M&A activity must be encouraged to save assets & jobs.
It is no secret the private sector hasn’t been spending on new projects for at least four years now. The big spender has been Reliance Industries which has invested close to `2 lakh crore in its telecom enterprise and other telecom players have had relatively small surpluses to plough back into their businesses. Consequently, it comes as no surprise that the country saw fresh investments of just `1 lakh crore in the December 2018 quarter. The amount is not to be sneezed at, but it is a fall of more than 50% both sequentially and y-o-y. And it is the smallest quarterly amount since mid-2004. What’s worse, the value of stalled projects rose slightly in Q3FY19.
To be sure, some chunky investments have been made by big business houses in the steel and cement sectors. For instance, in the last six months, a clutch of acquisitions has taken place via the IBC route—Ultratech has bought Binani Cement while Tata Steel has snapped up Bhushan Steel. Earlier, Ultratech had bought some cement units from the Jaypee group. This process will continue since the courts continue to work on the resolution of stressed assets via the IBC. Moreover, given businesses remain stressed and RBI is clear the stringent norms for debt defaults enforced by it will be implemented, one can expect the future of more companies to be decided in the courts.
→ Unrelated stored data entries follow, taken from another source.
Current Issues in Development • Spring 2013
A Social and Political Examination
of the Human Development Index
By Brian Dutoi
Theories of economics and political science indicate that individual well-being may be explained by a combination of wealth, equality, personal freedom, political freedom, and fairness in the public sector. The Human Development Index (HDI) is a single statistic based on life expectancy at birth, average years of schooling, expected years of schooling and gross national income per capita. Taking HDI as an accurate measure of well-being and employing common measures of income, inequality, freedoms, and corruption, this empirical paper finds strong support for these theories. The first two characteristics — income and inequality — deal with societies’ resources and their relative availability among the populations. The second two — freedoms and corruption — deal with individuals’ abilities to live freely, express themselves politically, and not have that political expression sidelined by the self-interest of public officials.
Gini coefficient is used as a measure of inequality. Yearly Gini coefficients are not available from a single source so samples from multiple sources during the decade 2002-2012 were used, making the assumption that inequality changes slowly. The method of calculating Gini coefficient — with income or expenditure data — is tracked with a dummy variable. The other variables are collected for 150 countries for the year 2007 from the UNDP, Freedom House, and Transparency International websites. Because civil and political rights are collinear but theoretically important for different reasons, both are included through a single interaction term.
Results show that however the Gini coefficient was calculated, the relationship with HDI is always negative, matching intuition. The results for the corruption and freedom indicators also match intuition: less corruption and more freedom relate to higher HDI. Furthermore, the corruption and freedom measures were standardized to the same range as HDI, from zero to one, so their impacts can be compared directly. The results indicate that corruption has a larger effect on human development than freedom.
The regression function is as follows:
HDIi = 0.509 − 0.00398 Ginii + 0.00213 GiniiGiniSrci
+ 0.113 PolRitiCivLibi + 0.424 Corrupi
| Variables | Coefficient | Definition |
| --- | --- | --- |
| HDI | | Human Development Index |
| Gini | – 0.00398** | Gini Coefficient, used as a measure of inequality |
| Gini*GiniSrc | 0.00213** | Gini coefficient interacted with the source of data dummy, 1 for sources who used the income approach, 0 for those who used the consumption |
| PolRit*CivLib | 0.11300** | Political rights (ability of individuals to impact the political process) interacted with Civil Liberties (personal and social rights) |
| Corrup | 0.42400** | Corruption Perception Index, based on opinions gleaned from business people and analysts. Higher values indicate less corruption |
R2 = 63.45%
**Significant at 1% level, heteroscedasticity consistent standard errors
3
While it may not mean fresh capacity, M&A activity is to be encouraged because it often helps save precious assets and, more importantly, jobs. Unfortunately, the story in India, over the past four or five years, has been one of wealth destruction. Several hundred companies have been wound down or liquidated primarily because the projects have suffered from lack of fuel linkages or have not received the necessary clearances or because promoters have defaulted on their loans. Take the case of Lanco Infratech which is in the process of being liquidated. There may be more to come because companies remain stressed. A Credit Suisse (CS) analysis for the September 2018 quarter suggests only a slight improvement in the debt profile of companies. The share of debt with an interest cover (IC) of less than one was 41% compared with 43% in the June quarter. The improvement resulted partly from the acquisition of Bhushan Steel by Tata Steel.
The stress in the telecom sector, CS noted, had intensified with nearly all telecom debt (ex-Jio) in its sample having an IC of less than one. With several real estate developers having reported a rise in debt levels in Q2FY19, and with transaction volumes muted, this sector could be in trouble. Unless there are signs aggregate demand is picking up pace, which it is not, capex will crawl.